Because I was 39 when I started chemotherapy, the “chemopause” (chemically induced menopause) was assumed to be permanent. Both my oncologist and my gynecologist told me the chances of me having another period were very slim.
Last March while the kids and I were visiting Todd over spring break, I started menstruating. The presence of a period meant my ovaries had started producing estrogen again. This is totally unacceptable because my cancer was highly estrogen positive – meaning the tumor was fed by estrogen. So I underwent six monthly injections of a hormone suppressor (Zoladex). The purpose of this injection was to make my ovaries “shrivel and die”.
Hot flashes, night sweats and the lack of Aunt Flow indicated the mission had been accomplished. Until yesterday. Apparently I’m just so much woman that the only way to stop the madness is to yank those puppies out.
Todd had observed just the other day that I hadn’t had a hot flash in a few weeks, but I just attributed it to surgery and blessed narcotics. I’m not much of a crier, however, I’ve been incredibly weepy of late. I even got all choked up during a “Dream Girls” commercial. Why? There was nothing terribly moving about the commercial. Maybe I was crying because I want to look like Beyonce. I don’t know.
What I do know is this means a hysterectomy at some point in the very near future. Yup. Another surgery. How lucky can a girl get??

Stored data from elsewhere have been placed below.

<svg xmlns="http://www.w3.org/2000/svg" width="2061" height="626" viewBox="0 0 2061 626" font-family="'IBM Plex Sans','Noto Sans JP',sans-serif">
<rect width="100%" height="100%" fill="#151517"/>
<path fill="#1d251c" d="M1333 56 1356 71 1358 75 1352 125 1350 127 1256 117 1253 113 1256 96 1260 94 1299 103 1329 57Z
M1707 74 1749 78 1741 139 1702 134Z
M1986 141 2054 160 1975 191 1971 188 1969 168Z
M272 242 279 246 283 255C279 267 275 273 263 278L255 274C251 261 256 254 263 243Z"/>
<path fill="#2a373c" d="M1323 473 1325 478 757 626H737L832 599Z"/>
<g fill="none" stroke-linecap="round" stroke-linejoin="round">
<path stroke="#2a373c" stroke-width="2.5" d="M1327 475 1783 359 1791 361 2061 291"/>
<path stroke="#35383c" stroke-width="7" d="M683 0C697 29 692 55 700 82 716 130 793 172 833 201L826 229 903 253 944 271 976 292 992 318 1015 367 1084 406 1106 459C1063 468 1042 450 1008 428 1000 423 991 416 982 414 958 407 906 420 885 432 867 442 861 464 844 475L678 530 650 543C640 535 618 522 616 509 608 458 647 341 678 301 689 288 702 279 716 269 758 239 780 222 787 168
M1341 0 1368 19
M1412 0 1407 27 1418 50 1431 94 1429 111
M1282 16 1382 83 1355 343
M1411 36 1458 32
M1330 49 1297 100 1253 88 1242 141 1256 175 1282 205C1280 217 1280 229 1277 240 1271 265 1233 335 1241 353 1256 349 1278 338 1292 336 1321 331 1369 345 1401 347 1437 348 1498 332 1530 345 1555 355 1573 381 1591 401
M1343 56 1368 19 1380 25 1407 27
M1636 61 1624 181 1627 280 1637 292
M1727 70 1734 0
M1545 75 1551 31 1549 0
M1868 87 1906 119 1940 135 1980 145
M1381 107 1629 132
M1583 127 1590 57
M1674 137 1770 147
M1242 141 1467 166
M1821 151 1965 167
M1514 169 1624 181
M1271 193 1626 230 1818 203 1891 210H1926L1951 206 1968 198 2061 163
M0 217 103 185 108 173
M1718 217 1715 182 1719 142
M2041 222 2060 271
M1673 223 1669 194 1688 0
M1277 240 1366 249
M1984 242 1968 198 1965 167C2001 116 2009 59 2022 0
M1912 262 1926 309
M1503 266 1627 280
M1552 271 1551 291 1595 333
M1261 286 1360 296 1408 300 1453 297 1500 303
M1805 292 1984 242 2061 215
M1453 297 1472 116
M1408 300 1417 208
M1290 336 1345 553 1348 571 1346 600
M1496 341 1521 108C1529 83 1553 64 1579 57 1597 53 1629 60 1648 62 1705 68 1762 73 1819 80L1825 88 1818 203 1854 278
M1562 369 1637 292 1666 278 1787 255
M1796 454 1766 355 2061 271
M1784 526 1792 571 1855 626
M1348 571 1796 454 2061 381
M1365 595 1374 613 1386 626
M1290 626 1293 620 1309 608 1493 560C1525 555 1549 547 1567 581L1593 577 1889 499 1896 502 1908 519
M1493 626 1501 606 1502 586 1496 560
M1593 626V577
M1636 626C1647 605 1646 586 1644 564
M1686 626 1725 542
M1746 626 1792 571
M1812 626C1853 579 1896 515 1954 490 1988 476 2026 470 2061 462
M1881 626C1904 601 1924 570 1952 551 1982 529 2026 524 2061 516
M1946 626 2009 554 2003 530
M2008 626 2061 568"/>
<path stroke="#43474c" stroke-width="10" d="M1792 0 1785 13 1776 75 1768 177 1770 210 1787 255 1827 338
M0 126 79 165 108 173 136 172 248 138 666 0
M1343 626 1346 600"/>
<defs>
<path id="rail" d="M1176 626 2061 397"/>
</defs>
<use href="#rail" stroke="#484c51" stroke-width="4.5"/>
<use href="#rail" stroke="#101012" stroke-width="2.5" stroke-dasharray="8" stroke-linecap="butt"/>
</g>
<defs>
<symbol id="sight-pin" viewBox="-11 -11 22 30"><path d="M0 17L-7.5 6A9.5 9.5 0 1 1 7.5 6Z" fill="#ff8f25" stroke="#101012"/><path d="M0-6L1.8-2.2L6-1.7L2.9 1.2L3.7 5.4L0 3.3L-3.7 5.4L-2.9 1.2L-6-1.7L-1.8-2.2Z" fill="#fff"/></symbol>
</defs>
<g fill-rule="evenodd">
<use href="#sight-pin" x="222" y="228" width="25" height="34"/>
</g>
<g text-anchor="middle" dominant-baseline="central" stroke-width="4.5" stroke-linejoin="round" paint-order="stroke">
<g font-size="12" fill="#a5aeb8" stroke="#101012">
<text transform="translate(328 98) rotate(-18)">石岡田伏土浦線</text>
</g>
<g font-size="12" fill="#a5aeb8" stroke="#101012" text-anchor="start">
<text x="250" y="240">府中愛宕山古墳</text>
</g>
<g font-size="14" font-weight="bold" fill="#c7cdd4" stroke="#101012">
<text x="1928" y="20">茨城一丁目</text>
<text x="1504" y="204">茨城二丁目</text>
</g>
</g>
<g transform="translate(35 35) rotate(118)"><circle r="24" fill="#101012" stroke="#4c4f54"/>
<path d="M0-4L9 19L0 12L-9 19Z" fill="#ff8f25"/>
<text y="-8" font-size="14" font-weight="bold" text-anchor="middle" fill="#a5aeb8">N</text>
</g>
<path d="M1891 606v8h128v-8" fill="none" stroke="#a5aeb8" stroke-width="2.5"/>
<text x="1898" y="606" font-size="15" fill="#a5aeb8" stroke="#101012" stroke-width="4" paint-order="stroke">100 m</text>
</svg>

I started reading The Book of Seven Delights by Betina Krahn yesterday. I’m intrigued by the fact that it takes place in Morocco at the turn of the 20th century – not an oft written about time period or place. I also love her style. Her Test series is among my favorites and the one other BK book I’ve read, The Perfect Mistress, was just so funny. I have the next book in this series, The Book of True Desires, and I understand from Tara that it’s an unusual setting and great read as well.